**Task objective:** Only the pictures are to be left out; return the rest of the data exactly as it stands.

**Extracted data:**
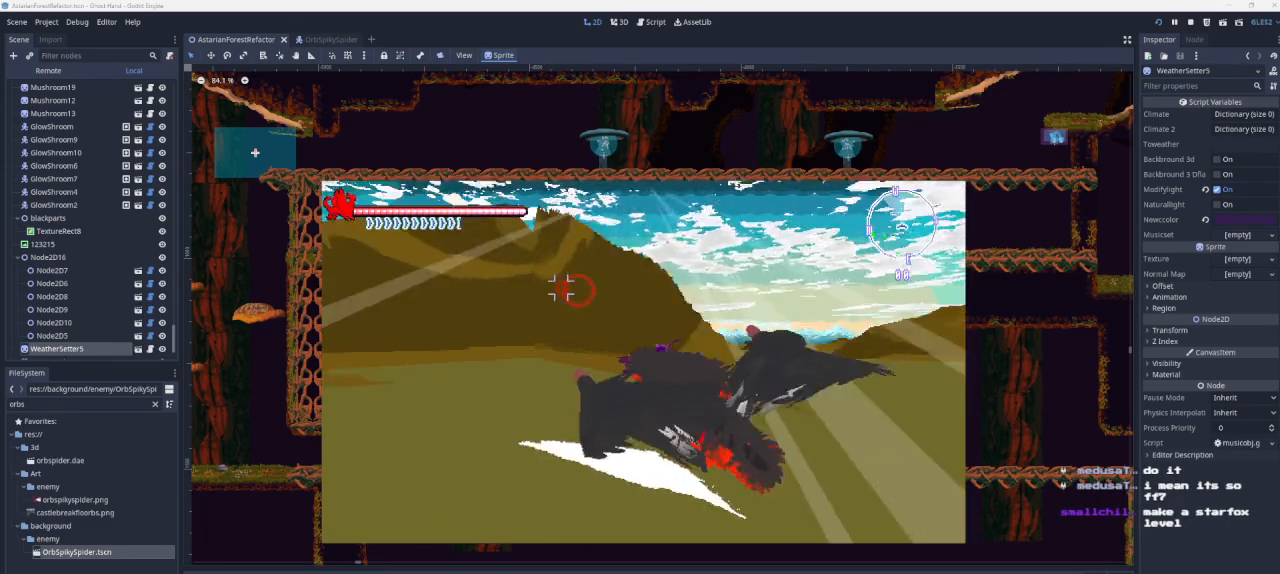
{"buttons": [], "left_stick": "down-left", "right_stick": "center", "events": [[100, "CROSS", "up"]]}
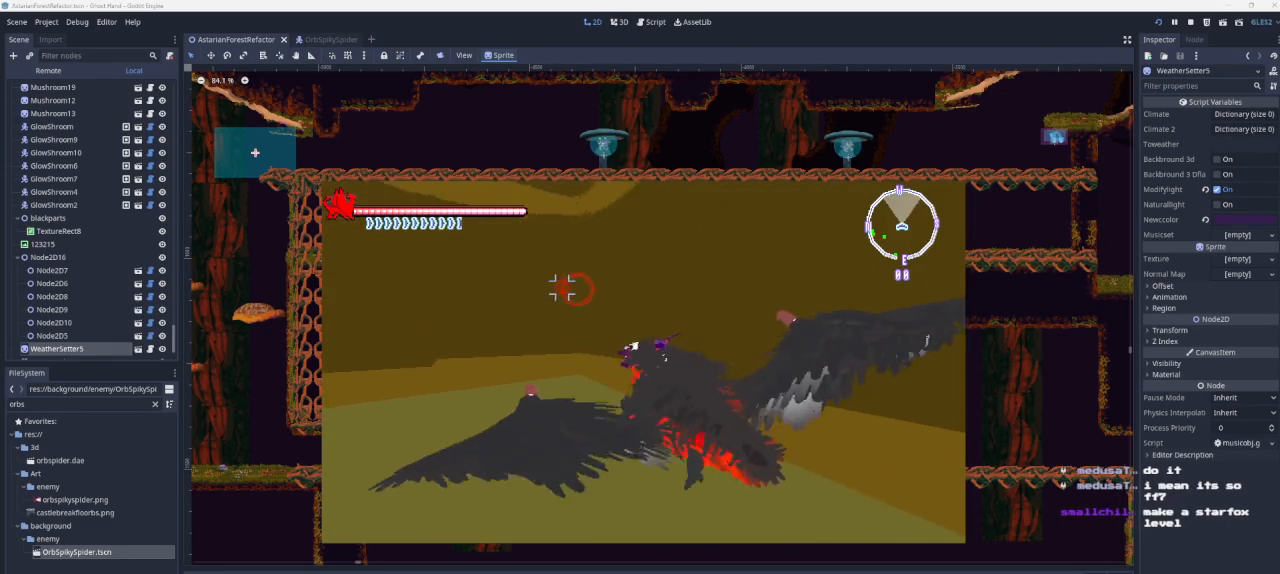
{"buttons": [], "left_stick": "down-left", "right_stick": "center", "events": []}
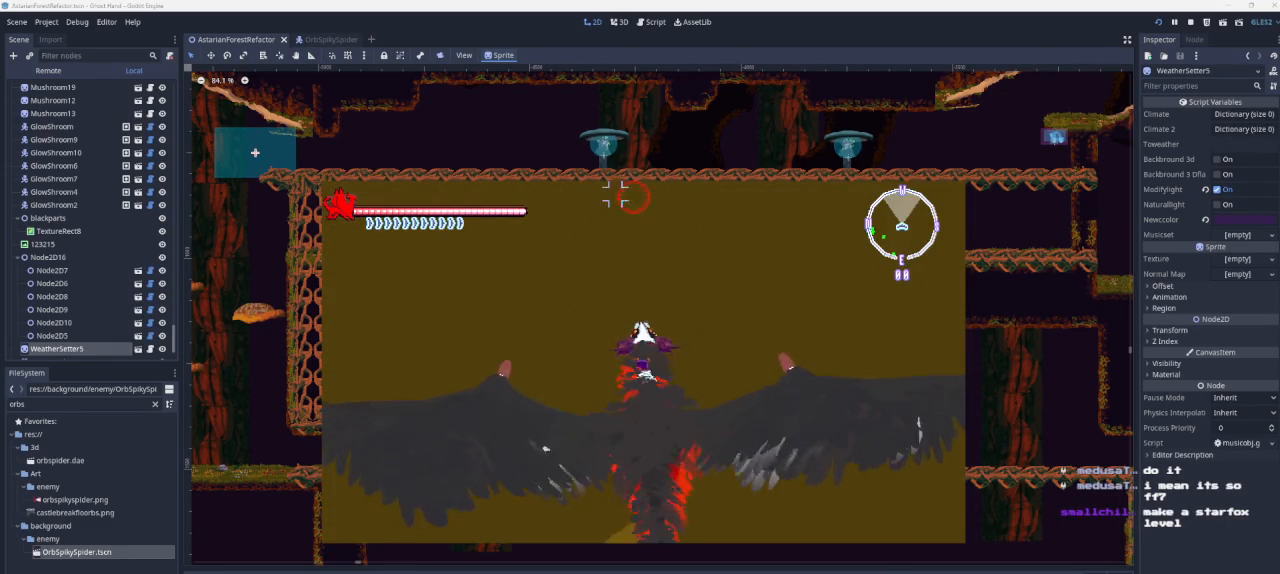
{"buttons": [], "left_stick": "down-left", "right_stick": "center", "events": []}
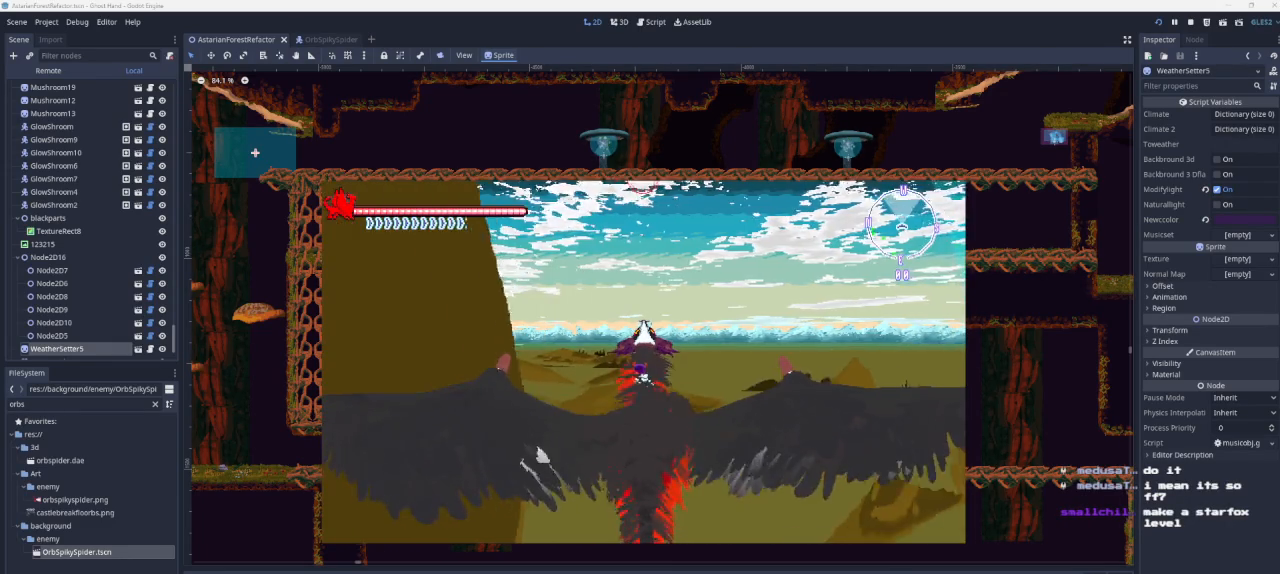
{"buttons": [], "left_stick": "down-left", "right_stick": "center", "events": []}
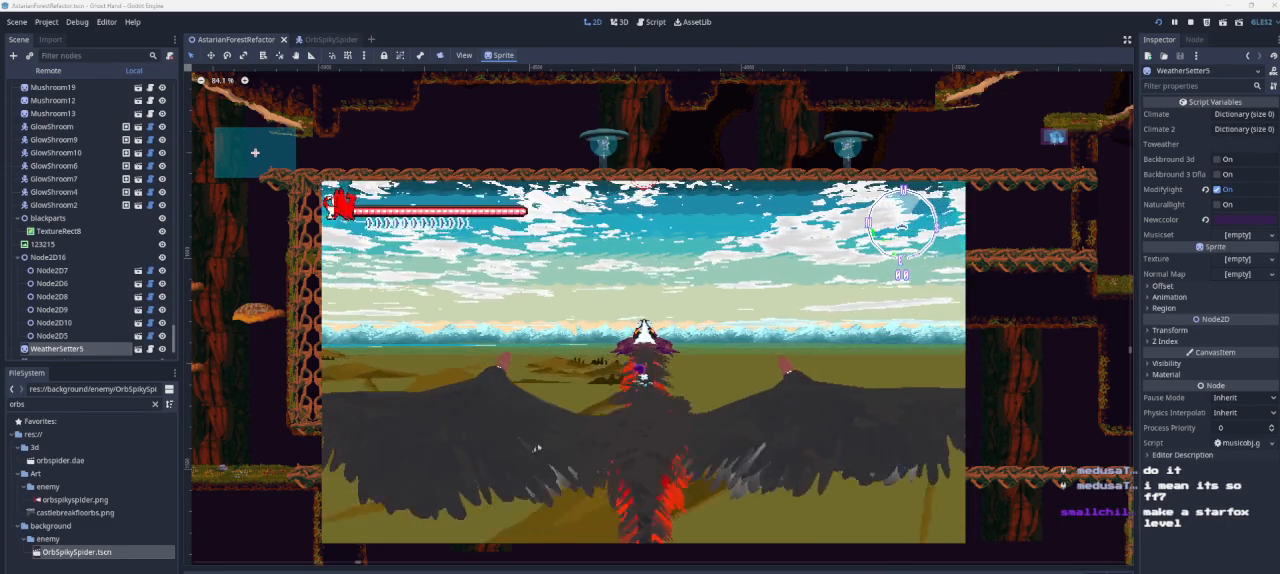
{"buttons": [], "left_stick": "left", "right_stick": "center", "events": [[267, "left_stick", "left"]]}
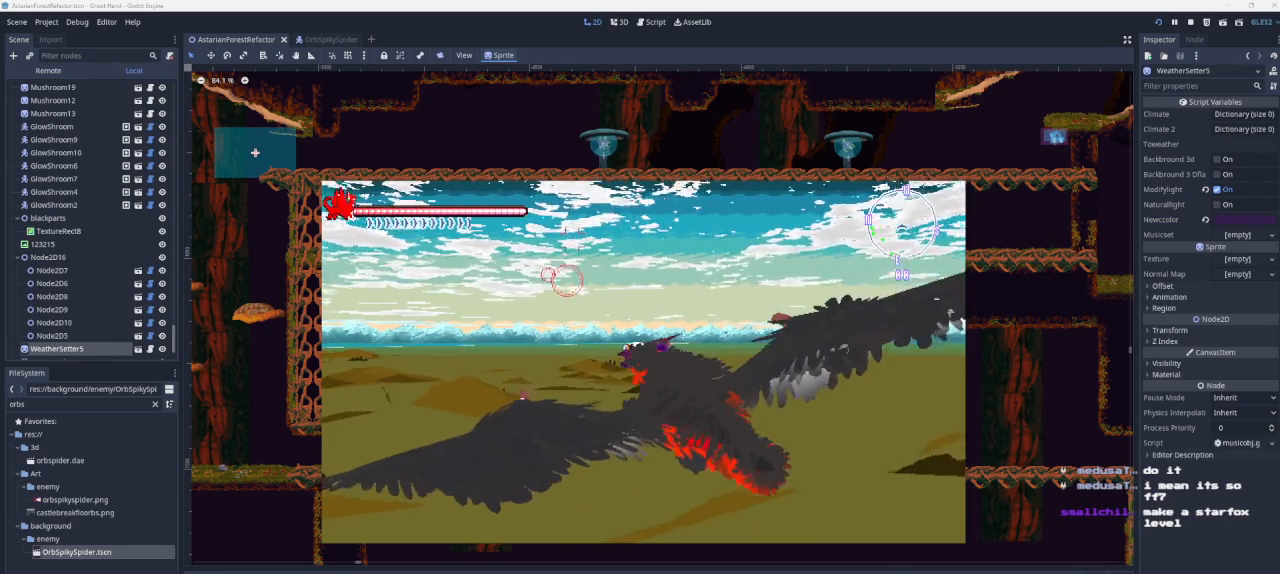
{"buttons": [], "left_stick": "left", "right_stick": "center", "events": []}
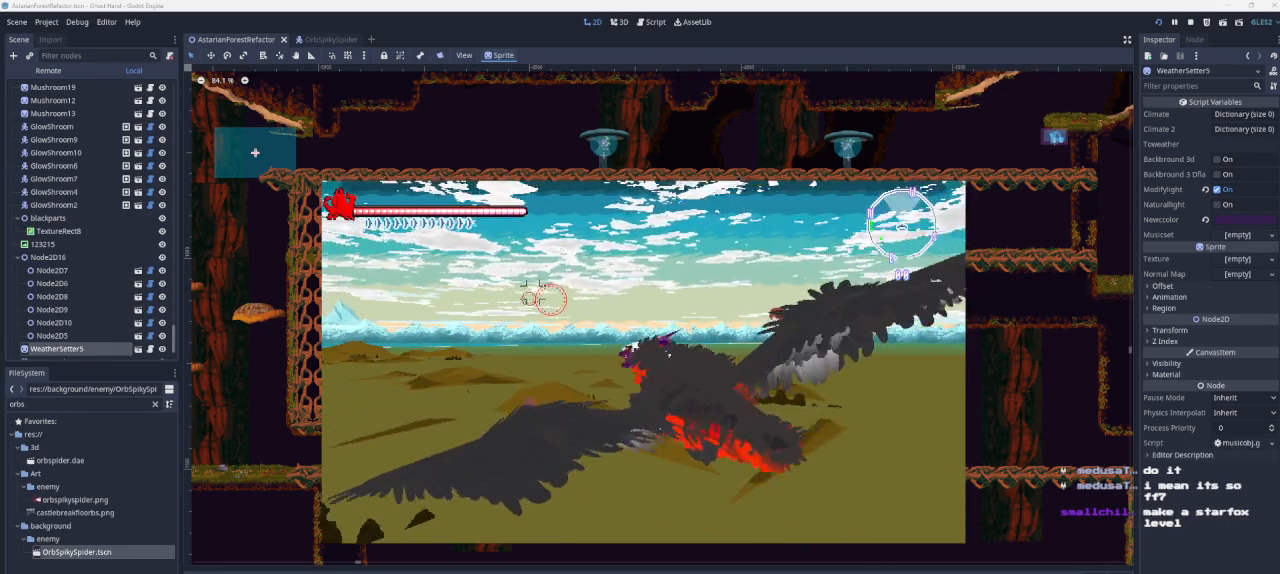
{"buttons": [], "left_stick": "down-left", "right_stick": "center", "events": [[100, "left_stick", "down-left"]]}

**Finished exercise:**
{"buttons": [], "left_stick": "down-left", "right_stick": "center", "events": [[100, "CROSS", "up"]]}
{"buttons": [], "left_stick": "down-left", "right_stick": "center", "events": []}
{"buttons": [], "left_stick": "down-left", "right_stick": "center", "events": []}
{"buttons": [], "left_stick": "down-left", "right_stick": "center", "events": []}
{"buttons": [], "left_stick": "left", "right_stick": "center", "events": [[267, "left_stick", "left"]]}
{"buttons": [], "left_stick": "left", "right_stick": "center", "events": []}
{"buttons": [], "left_stick": "down-left", "right_stick": "center", "events": [[100, "left_stick", "down-left"]]}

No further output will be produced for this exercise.